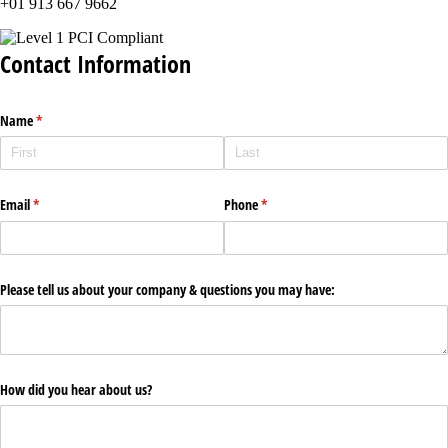
+01 913 667 9662
Contact Information
Name
(required)
*
Email
(required)
*
Phone
(required)
*
Please tell us about your company & questions you may have:
How did you hear about us?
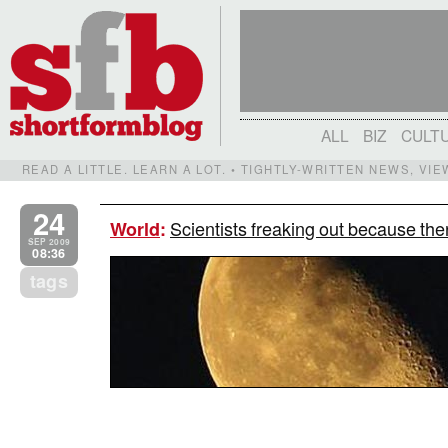
ALL
BIZ
CULT
READ A LITTLE. LEARN A LOT. • TIGHTLY-WRITTEN NEWS, VI
24
Scientists freaking out because th
World
:
SEP 2009
08:36
tags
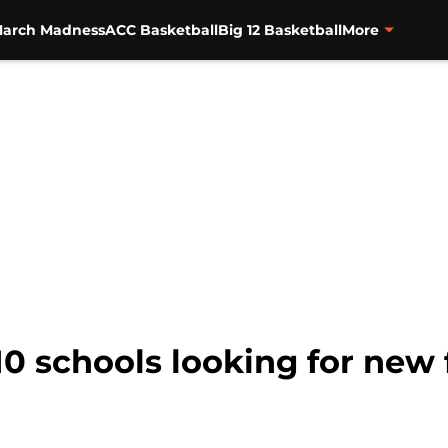
arch Madness
ACC Basketball
Big 12 Basketball
More
10 schools looking for new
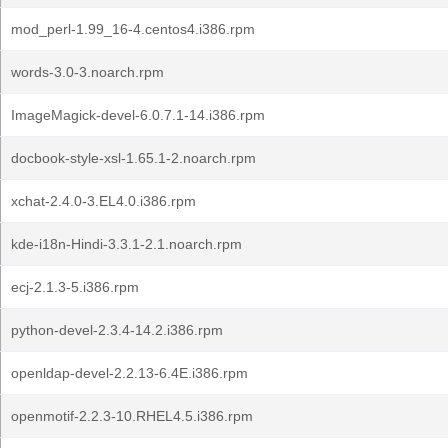
mod_perl-1.99_16-4.centos4.i386.rpm
words-3.0-3.noarch.rpm
ImageMagick-devel-6.0.7.1-14.i386.rpm
docbook-style-xsl-1.65.1-2.noarch.rpm
xchat-2.4.0-3.EL4.0.i386.rpm
kde-i18n-Hindi-3.3.1-2.1.noarch.rpm
ecj-2.1.3-5.i386.rpm
python-devel-2.3.4-14.2.i386.rpm
openldap-devel-2.2.13-6.4E.i386.rpm
openmotif-2.2.3-10.RHEL4.5.i386.rpm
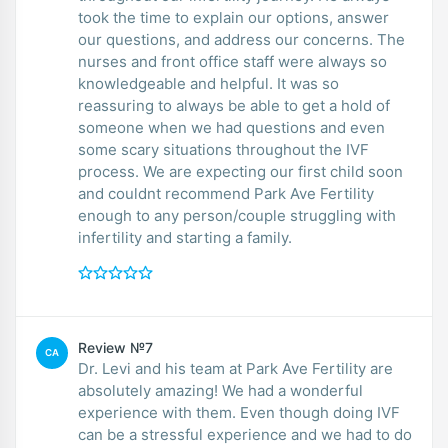
took the time to explain our options, answer
our questions, and address our concerns. The
nurses and front office staff were always so
knowledgeable and helpful. It was so
reassuring to always be able to get a hold of
someone when we had questions and even
some scary situations throughout the IVF
process. We are expecting our first child soon
and couldnt recommend Park Ave Fertility
enough to any person/couple struggling with
infertility and starting a family.
Review №7
CA
Dr. Levi and his team at Park Ave Fertility are
absolutely amazing! We had a wonderful
experience with them. Even though doing IVF
can be a stressful experience and we had to do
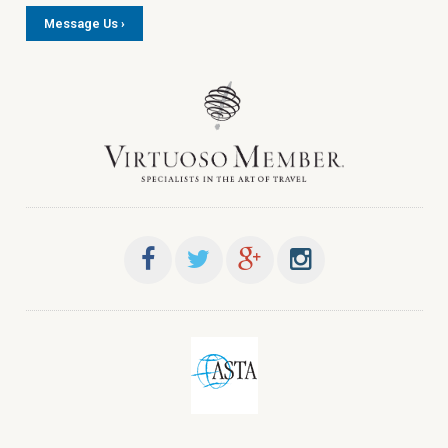
Message Us ›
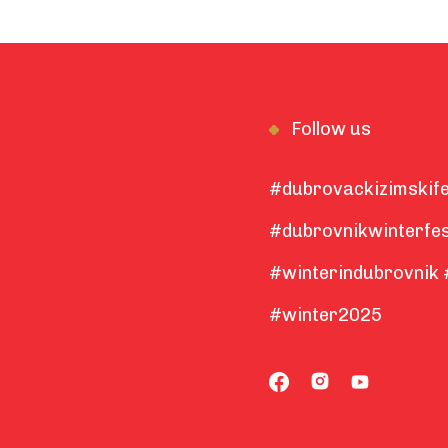
Follow us
#dubrovackizimskife
#dubrovnikwinterfes
#winterindubrovnik 
#winter2025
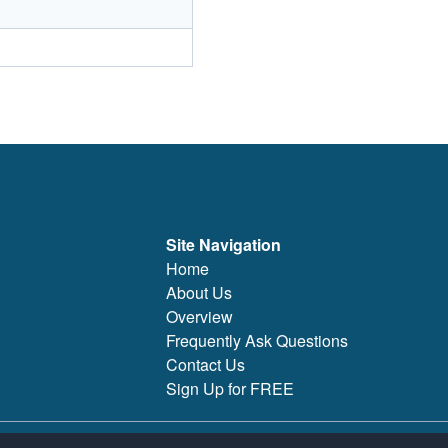
Site Navigation
Home
About Us
Overview
Frequently Ask Questions
Contact Us
Sign Up for FREE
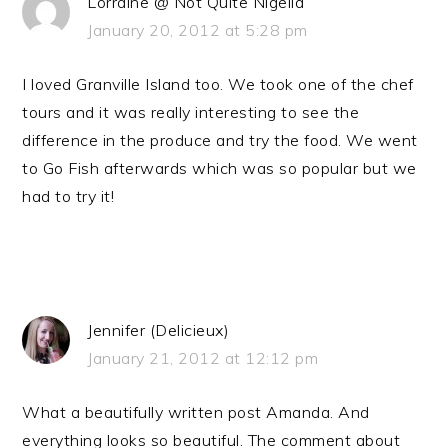
Lorraine @ Not Quite Nigella
January 20, 2012 at 5:28 pm
I loved Granville Island too. We took one of the chef
tours and it was really interesting to see the
difference in the produce and try the food. We went
to Go Fish afterwards which was so popular but we
had to try it!
Jennifer (Delicieux)
January 21, 2012 at 12:12 pm
What a beautifully written post Amanda. And
everything looks so beautiful. The comment about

------------------------------------

_THE TASK_
Lines with "January": copy every one of them from the listing above.

_RESPONSE TO THE EXERCISE_
January 20, 2012 at 5:28 pm
January 21, 2012 at 12:12 pm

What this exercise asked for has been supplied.